About this exercise:
Every line below that has the string "bateau" adds one to the count. Give that count by itself.

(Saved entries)
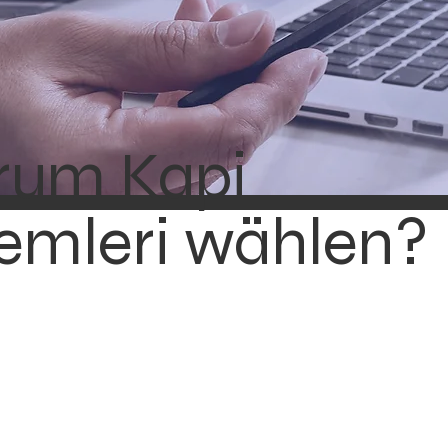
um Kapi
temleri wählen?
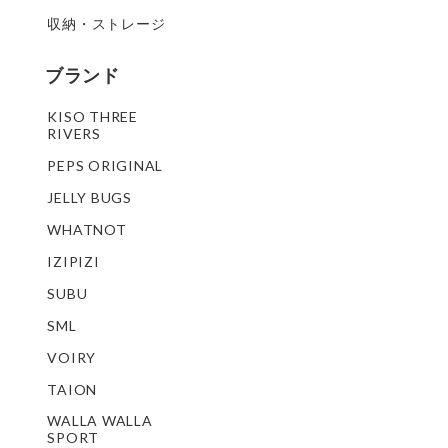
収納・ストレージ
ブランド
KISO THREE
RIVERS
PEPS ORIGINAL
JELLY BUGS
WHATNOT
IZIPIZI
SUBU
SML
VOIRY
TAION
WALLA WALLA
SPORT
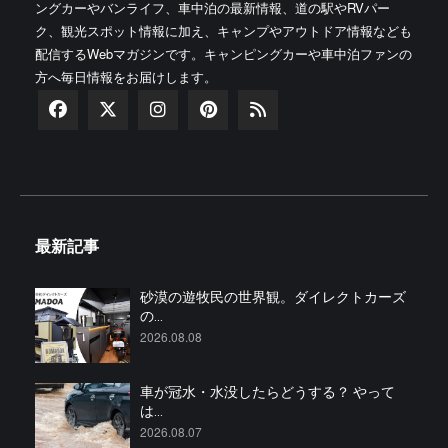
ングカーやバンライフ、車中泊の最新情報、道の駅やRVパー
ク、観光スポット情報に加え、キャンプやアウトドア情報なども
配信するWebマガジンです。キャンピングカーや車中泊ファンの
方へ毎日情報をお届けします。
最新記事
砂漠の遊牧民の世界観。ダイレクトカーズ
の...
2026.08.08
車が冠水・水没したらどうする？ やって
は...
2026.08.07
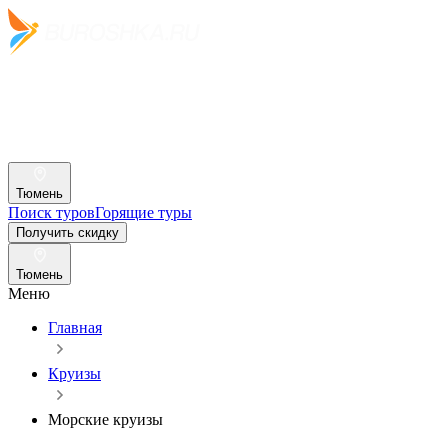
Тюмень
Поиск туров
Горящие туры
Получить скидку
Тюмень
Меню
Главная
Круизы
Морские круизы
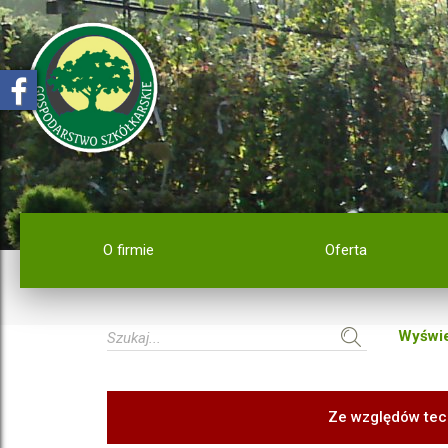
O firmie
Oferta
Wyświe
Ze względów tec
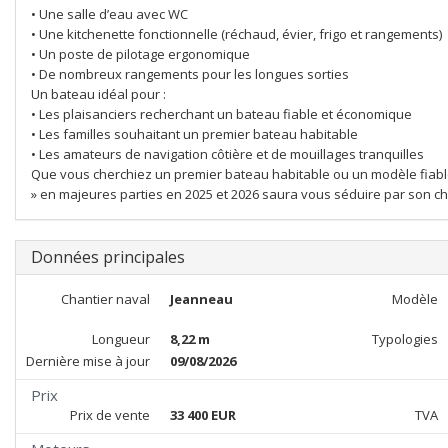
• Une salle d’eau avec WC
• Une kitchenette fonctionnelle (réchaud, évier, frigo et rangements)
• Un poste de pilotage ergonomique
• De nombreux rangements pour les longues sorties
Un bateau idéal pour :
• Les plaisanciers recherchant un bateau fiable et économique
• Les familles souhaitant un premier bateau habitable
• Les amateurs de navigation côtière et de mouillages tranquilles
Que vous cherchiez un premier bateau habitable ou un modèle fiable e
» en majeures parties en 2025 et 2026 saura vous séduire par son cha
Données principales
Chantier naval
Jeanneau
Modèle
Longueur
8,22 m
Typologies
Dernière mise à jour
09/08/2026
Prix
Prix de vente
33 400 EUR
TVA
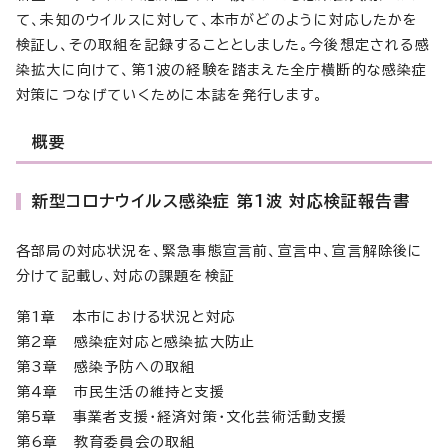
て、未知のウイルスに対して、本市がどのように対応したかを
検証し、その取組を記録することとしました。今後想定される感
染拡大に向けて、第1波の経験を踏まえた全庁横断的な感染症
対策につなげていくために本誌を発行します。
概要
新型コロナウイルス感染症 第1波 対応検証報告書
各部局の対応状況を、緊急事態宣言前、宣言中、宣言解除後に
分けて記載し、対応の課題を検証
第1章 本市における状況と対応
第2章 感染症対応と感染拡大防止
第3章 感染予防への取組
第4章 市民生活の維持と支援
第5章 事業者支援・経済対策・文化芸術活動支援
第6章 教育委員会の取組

--

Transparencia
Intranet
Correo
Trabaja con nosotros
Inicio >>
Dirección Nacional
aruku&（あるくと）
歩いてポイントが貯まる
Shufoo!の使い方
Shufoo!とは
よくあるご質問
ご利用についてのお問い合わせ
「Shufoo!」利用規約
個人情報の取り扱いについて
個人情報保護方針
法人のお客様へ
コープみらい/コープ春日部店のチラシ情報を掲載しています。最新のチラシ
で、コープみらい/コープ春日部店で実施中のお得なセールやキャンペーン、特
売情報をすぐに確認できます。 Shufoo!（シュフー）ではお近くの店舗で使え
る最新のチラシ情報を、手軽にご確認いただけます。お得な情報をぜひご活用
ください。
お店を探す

Solution:
4